» **PASSAGE FOR REVIEW**:

━━━━━━━━━━━━━━━━━━━━━━━━━━━━━━

Dynamic Memory Management

Memory in a C program can be divided into four categories:

  1. Code memory
  2. Static data memory
  3. Runtime stack memory
  4. Heap memory

Code Memory

Code memory is used to store machine instructions. As a program runs, machine instructions are read from memory and executed.

Static Data Memory

Static data memory is used to store static data. There are two categories of static data: global and static variables.

Global variables are variables defined outside the scope of any function as can be seen in example 1. Static variables on the other hand are defined with the static modifier as seen in example 2.

Both global and static variables have one value attached to them; they are assigned memory once; and they are initialised before main begins execution and will continue to exist until the end of execution.

Example 1: Global variables.

int counter = 0;

int increment(void) {
    counter++;

    return counter;
}

Example 2: Static variables.

int increment(void) {
    // will be initialised once
    static int counter = 0;

    // increments every time the function is called
    counter++;

    return counter;
}

Runtime Stack Memory

Runtime stack memory is used by function calls and is FILO (First in, Last out). When a function is invoked, a block of memory is allocated by the runtime stack to store the information about the function call. This block of memory is termed as an Activation Record.

The information about the function call includes:

  • Return address.
  • Internal registers and other machine-specific information.
  • Parameters.
  • Local variables.

Heap Memory

Heap memory is memory that is allocated during the runtime of the program. On many systems, the heap is allocated in an opposite direction to the stack and grows towards the stack as more is allocated. On simple systems without memory protection, this can cause the heap and stack to collide if too much memory is allocated to either one.

━━━━━━━━━━━━━━━━━━━━━━━━━━━━━━

» **PROBLEMS AND TASKS**:
1. Decide whether each statement agrees with the passage on C memory management, answering yes or no and quoting the deciding words: (a) static variables get their initial values before main starts running; (b) runtime stack memory works on a first in, first out basis; (c) the heap grows toward the stack as more memory is allocated.
2. Pick up the passage on C memory management after its final sentence and carry it forward.

» **MATERIAL SHOWN**:
━━━━━━━━━━━━━━━━━━━━━━━━━━━━━━

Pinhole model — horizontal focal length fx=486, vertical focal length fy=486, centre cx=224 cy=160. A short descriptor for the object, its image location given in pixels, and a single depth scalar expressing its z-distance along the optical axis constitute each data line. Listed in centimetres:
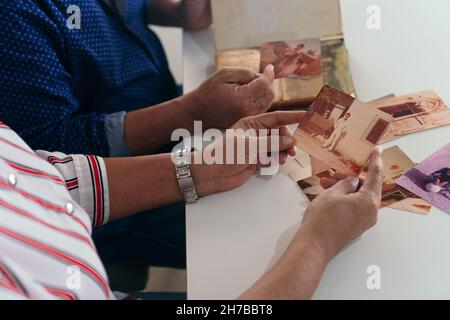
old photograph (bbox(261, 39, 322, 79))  107
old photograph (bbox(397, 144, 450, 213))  85
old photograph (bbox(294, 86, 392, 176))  87
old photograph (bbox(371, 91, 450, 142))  96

━━━━━━━━━━━━━━━━━━━━━━━━━━━━━━

» **OUTPUTS FOR THE TASKS**:
1.
(a) Yes: "they are initialised before main begins execution"
(b) No: "is FILO (First in, Last out)"
(c) Yes: "grows towards the stack as more is allocated"

2.
To deal with this, C provides two functions in the standard library to handle dynamic memory allocation; calloc() (contiguous allocation) and malloc() (memory allocation).

void *calloc(size_t n, size_t s) returns a pointer to enough space in memory to store n objects, each of s bytes. The storage set aside is automatically initialised to zero.

void *malloc(size_t s) returns a pointer to a space of size s and leaves the memory uninitialised.

Example 3: malloc() and calloc()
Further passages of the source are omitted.